Парни из мэрии уже возле нас, Жанетта, поручив нашему седому другу-летчику быть сегодня при Анне Адамовне в качестве кавалера, сама тут же удаляется, ибо ей, мы понимаем, не до корриды, ей снова надо бежать кормить малыша.
На арене происходят последние приготовления, появляются молодые люди в каких-то странных, похоже, еще средневековых одеждах, у каждого из них своя роль и свои обязанности, наш месье Пьер пытается деликатно объяснить Анне Адамовне и нам, непосвященным, самые элементарные вещи, касающиеся корриды; мы слышим такие словечки, как бандерилья, тореро, но они для нас мало что значат. Вероятно, чтобы корриду постигнуть, нужно не один год посещать эти трибуны, яростно выкрикивая вместе с другими краткое, непонятное нам:
— Оле! Оле!
«Оле» — это на корриде, очевидно, возглас ободрения, словцо это сплачивает в единой страсти, во взрывах азарта все эти десятки тысяч людей, теснящихся сейчас на трибунах друг возле друга в напряженном возбуждении, в нетерпеливом ожидании событий на арене. Помимо французов, здесь много испанцев, а также прибывших на сезонные работы итальянцев, и всех их на трибунах уравнивает, объединяет это неистовое, требовательное:
— Оле!
Постепенно и нас захватывает настроение возбужденных, наэлектризованных трибун, их нарастающая жажда зрелища, для всех присутствующих сейчас словно самым важным в мире становится этот момент — выход быка на арену.
Вот он!
Нет, это не Султан-тяжеловес, что когда-то бодал нашего нынешнего руководителя делегации; легконогий красавец, черный как смоль, появляется откуда-то, будто из туннеля, и, выбежав, резко останавливается среди поля, поигрывая мышцами, черно лоснящейся грудью, стал и ждет: ну-ка, кто способен со мной сразиться?

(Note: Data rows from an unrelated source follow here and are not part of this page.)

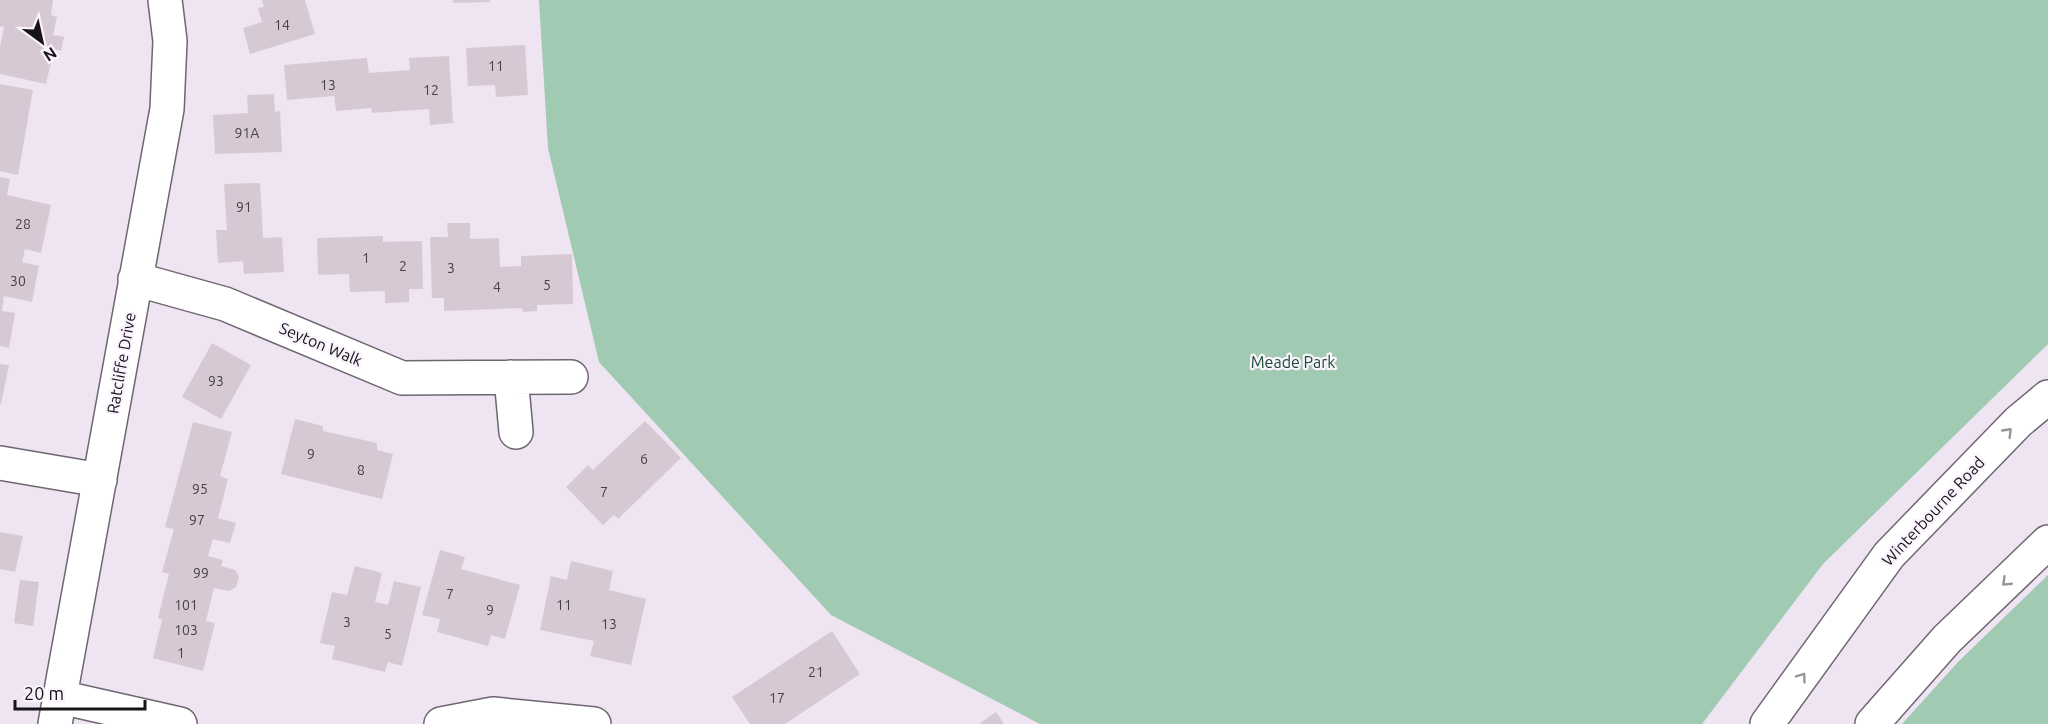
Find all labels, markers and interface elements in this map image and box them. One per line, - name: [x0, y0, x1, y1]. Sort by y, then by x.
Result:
- north arrow: [12, 12, 72, 72]
- house number: 14: [274, 17, 290, 33]
- text: N: [40, 44, 60, 65]
- house number: 11: [488, 58, 504, 74]
- house number: 13: [320, 77, 336, 93]
- house number: 12: [423, 82, 439, 98]
- house number: 91A: [235, 125, 259, 141]
- house number: 91: [236, 199, 252, 215]
- house number: 28: [15, 216, 31, 232]
- house number: 1: [362, 250, 370, 266]
- house number: 2: [399, 258, 407, 274]
- house number: 3: [447, 260, 455, 276]
- house number: 30: [10, 273, 26, 289]
- house number: 5: [543, 277, 551, 293]
- house number: 4: [493, 279, 501, 295]
- street label: Ratcliffe Drive: [103, 311, 139, 415]
- street label: Seyton Walk: [277, 318, 365, 370]
- park label: Meade Park: [1251, 353, 1335, 371]
- house number: 93: [208, 373, 224, 389]
- one-way arrow: [2001, 428, 2012, 438]
- house number: 9: [307, 446, 315, 462]
- house number: 6: [640, 451, 648, 467]
- street label: Winterbourne Road: [1878, 453, 1988, 569]
- house number: 8: [357, 462, 365, 478]
- house number: 95: [192, 481, 208, 497]
- house number: 7: [600, 484, 608, 500]
- house number: 97: [189, 512, 205, 528]
- house number: 99: [193, 565, 209, 581]
- one-way arrow: [2002, 575, 2013, 586]
- house number: 7: [446, 586, 454, 602]
- house number: 101: [174, 597, 198, 613]
- house number: 11: [556, 597, 572, 613]
- house number: 9: [486, 602, 494, 618]
- house number: 3: [343, 614, 351, 630]
- house number: 13: [601, 616, 617, 632]
- house number: 103: [174, 622, 198, 638]
- house number: 5: [384, 626, 392, 642]
- house number: 1: [177, 645, 185, 661]
- house number: 21: [808, 664, 824, 680]
- one-way arrow: [1795, 672, 1806, 683]
- scale bar: [15, 673, 146, 711]
- text: 20 m: [24, 683, 64, 703]
- house number: 17: [769, 690, 785, 706]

— Ах, каков, — в восторге шепчет подле меня Михаил Михайлович. — Сумели же взлелеять…
Красавец и вправду такой, что глаз не оторвать, он из быков местной породы, которых в устье реки на свободе выращивают специально для боев на арене. Давняя кровь, порода столетиями совершенствовалась, собирая в генах силу, и отвагу, и стать. Вырос и этот где-то там, в русле раздольной Роны, вольным сыном ее вырастал в плавнях под небом вечно голубым, не зная ни пут, ни ярма, пока здешние ковбои верхом на белых лошадях не отбили, отделили его от гурта и гоном прогнали через весь городок, каменный, с узкими средневековыми улочками, где публика ревела от восторга, дети и женщины просто ошалели, увидев его, будто этот смолисто-черный плавневый красавец, пробегая, мог изменить всю их судьбу. Когда запыхавшийся бык, эскортируемый всадниками на белых лошадях, сремглав проносился по улочке между крылечками и балконами, местные мальчишки и даже женщины-горожанки, сатанея от радости, пытались ухватить бегущего быка за кисточку поднятого вверх хвоста, потому что это считается счастливой приметой, — ради одного такого прикосновения стоило рисковать!.. Но вот уже во всю мочь прогнали его через городок, загнали в надежное бетонированное стойло, дали отдышаться, привели в порядок, приготовили к бою, и сейчас он, гладиатор из бычьего племени, застыл посреди арены, сильный, стройноногий, грудастый, в глазах у него — ей-же-ей, гордость, отвага, обращенное к трибунам бесстрашие…
— Есть в нем казацкое что-то, вы не находите? — слышу шутливую реплику подле себя.
А ведь и вправду есть, словно у того пращура нашего, который выходил когда-то погулять по полю Килиимскому и, вызывая противника своего на поединок, шутил с ним, приговаривая: «Гей, татарин старый, бородатый, что на двух конях плешивых за мной гонишься, да не буду же я так зол на тебя, как ты на меня, ведь ты хотел меня взять и полный шлык червонцев за меня в Килии набирать…»
— Оле! Оле!
Трибуны ревут… Тьма-тьмущая людей ревет, неистовствует, множество ослепленных, орущих, опьяненных страстью, жгучестью зрелища дали себе волю, кричат отовсюду, яростно подбадривают они тех, кто на арене, кому главная забота сейчас раздразнить быка, потому что свирепость его кажется им недостаточной, участники боя хотят вызвать в нем злость еще более яростную, дикую, зверскую. А поскольку и сами они при этом рискуют собой, то это придает действу особый привкус опасности, беды, вожделенной остроты.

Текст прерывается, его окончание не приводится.